What we are left with as indisputable fact, however, is Pettiford's recorded legacy. In embracing Pettiford's music on Oscalypso Friedlander has met two challenges head on: "The challenge for me was just to express my love and respect for the music and to scratch an itch that I hadn't scratched in my whole career, which was doing a record of covers," Friedlander relates.

"I thought that to do record of covers of this man who I hold in such high esteem was a good way to break the ice on that. To show respect for the music and capture the spirit of that music but also convey my slightly more modern sensibility about how to arrange it."

Friedlander was born in 1960, the same year that Pettiford died. Jazz bass has come a long way in the half century since then and so too has the cello.

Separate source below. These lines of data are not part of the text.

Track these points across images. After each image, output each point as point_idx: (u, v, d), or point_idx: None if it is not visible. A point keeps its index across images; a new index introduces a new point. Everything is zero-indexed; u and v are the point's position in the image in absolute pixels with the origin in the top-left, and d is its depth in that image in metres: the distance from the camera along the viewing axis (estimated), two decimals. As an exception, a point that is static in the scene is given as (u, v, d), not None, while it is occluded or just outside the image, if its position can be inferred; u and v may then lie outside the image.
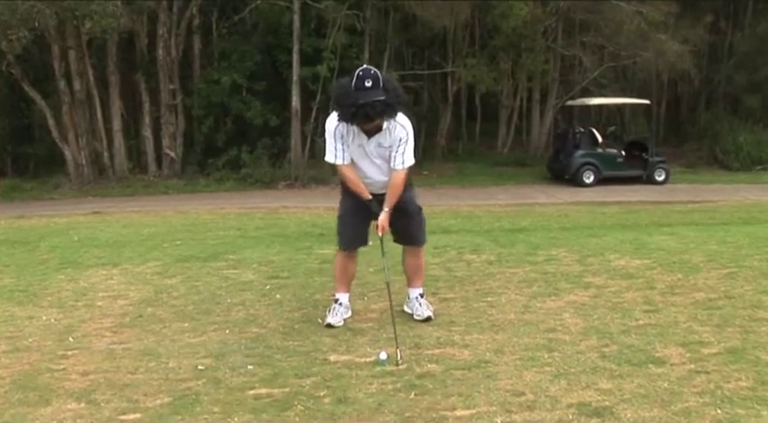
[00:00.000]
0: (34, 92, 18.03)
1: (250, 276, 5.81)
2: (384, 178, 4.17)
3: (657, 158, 17.35)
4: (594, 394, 3.21)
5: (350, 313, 4.49)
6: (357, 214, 4.25)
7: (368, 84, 3.77)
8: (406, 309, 4.51)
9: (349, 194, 4.27)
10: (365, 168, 4.17)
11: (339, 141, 4.09)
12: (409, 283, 4.55)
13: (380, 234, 4.11)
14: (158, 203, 14.59)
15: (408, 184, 4.31)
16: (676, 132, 24.90)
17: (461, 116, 23.25)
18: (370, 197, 4.16)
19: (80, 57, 17.97)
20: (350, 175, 4.17)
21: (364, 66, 3.92)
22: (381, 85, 3.79)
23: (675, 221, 9.48)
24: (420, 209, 4.41)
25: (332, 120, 4.08)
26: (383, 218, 4.11)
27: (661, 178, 17.12)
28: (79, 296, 5.29)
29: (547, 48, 20.24)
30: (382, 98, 3.76)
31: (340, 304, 4.43)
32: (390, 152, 4.07)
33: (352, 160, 4.15)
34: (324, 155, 4.25)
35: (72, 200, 16.03)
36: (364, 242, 4.43)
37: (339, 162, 4.14)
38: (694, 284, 5.13)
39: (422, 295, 4.49)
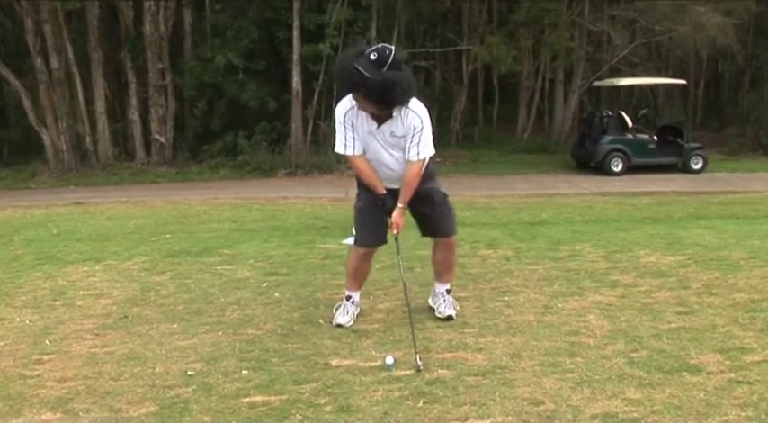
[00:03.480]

The extent of the cello's growth excites Friedlander: "The real thing that has happened, the real impact, is the fact that really great cello players would stay with classical music but now you're getting really talented players taking jazz and improvised music to take a stand in life with. The growth has just been amazing."

Ernst Reijseger, Fred Longberg-Holm and Hank Roberts are among the best know exponents of contemporary cello but there are, assures Friedlander, a good many more. "There are maybe thirty really good players now instead of ten, and some really extraordinary young guys doing this." When pressed, Friedlander names Vincent Segal, Vincent Courtois and Stefan Braun as outstanding examples, reserving his greatest enthusiasm for the latter. "This guy Stefan Braun is unbelievable. If you see a video of this guy it's just extraordinary."

Oscalypso may not be the only exploration of Pettiford's tunes that Friedlander undertakes but it will be a stylistic one-off: "If I did it again I would do it in a different way," the cellists asserts. "If you come to the gigs on this tour you my get a dose of what I'm experimenting with, which is to reimagine the tunes from the ground up in ways that are more modern at the same time as using some of that old style language. You know, I'm not sure I totally succeeded in every aspect of that but I'm still working on it."